Large Language Models Can Self-Improve At Web Agent Tasks
- URL: http://arxiv.org/abs/2405.20309v2
- Date: Tue, 01 Oct 2024 21:28:29 GMT
- Title: Large Language Models Can Self-Improve At Web Agent Tasks
- Authors: Ajay Patel, Markus Hofmarcher, Claudiu Leoveanu-Condrei, Marius-Constantin Dinu, Chris Callison-Burch, Sepp Hochreiter,
- Abstract summary: Large language models (LLMs) have recently demonstrated some capability to navigate novel environments as agents in a zero-shot or few-shot fashion.
We explore the extent to which LLMs can self-improve their performance as agents in long-horizon tasks in a complex environment using the WebArena benchmark.
We achieve a 31% improvement in task completion rate over the base model on the WebArena benchmark through a self-improvement procedure.

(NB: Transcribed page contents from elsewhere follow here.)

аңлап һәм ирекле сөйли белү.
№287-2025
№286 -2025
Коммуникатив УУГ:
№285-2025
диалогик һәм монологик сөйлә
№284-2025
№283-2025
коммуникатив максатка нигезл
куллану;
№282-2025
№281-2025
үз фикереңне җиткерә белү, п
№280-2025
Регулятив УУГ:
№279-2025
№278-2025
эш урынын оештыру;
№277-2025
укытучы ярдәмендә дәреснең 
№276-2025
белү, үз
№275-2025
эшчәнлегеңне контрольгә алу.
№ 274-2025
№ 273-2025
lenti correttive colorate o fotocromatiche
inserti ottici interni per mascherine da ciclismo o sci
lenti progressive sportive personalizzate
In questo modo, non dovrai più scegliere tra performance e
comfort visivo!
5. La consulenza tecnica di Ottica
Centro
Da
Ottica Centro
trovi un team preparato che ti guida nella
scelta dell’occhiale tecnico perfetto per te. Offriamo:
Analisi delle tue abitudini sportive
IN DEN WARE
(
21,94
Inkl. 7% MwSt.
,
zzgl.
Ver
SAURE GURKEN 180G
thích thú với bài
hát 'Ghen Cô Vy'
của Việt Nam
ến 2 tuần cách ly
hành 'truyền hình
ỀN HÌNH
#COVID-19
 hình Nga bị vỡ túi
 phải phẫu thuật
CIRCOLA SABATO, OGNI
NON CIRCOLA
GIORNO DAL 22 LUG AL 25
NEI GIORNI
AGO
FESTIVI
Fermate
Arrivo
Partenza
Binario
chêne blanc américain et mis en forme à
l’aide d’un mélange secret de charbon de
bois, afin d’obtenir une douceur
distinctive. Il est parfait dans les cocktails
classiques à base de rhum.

- Score: 37.17001438055515
- License:
- Abstract: Training models to act as agents that can effectively navigate and perform actions in a complex environment, such as a web browser, has typically been challenging due to lack of training data. Large language models (LLMs) have recently demonstrated some capability to navigate novel environments as agents in a zero-shot or few-shot fashion, purely guided by natural language instructions as prompts. Recent research has also demonstrated LLMs have the capability to exceed their base performance through self-improvement, i.e. fine-tuning on data generated by the model itself. In this work, we explore the extent to which LLMs can self-improve their performance as agents in long-horizon tasks in a complex environment using the WebArena benchmark. In WebArena, an agent must autonomously navigate and perform actions on web pages to achieve a specified objective. We explore fine-tuning on three distinct synthetic training data mixtures and achieve a 31\% improvement in task completion rate over the base model on the WebArena benchmark through a self-improvement procedure. We additionally contribute novel evaluation metrics for assessing the performance, robustness, capabilities, and quality of trajectories of our fine-tuned agent models to a greater degree than simple, aggregate-level benchmark scores currently used to measure self-improvement.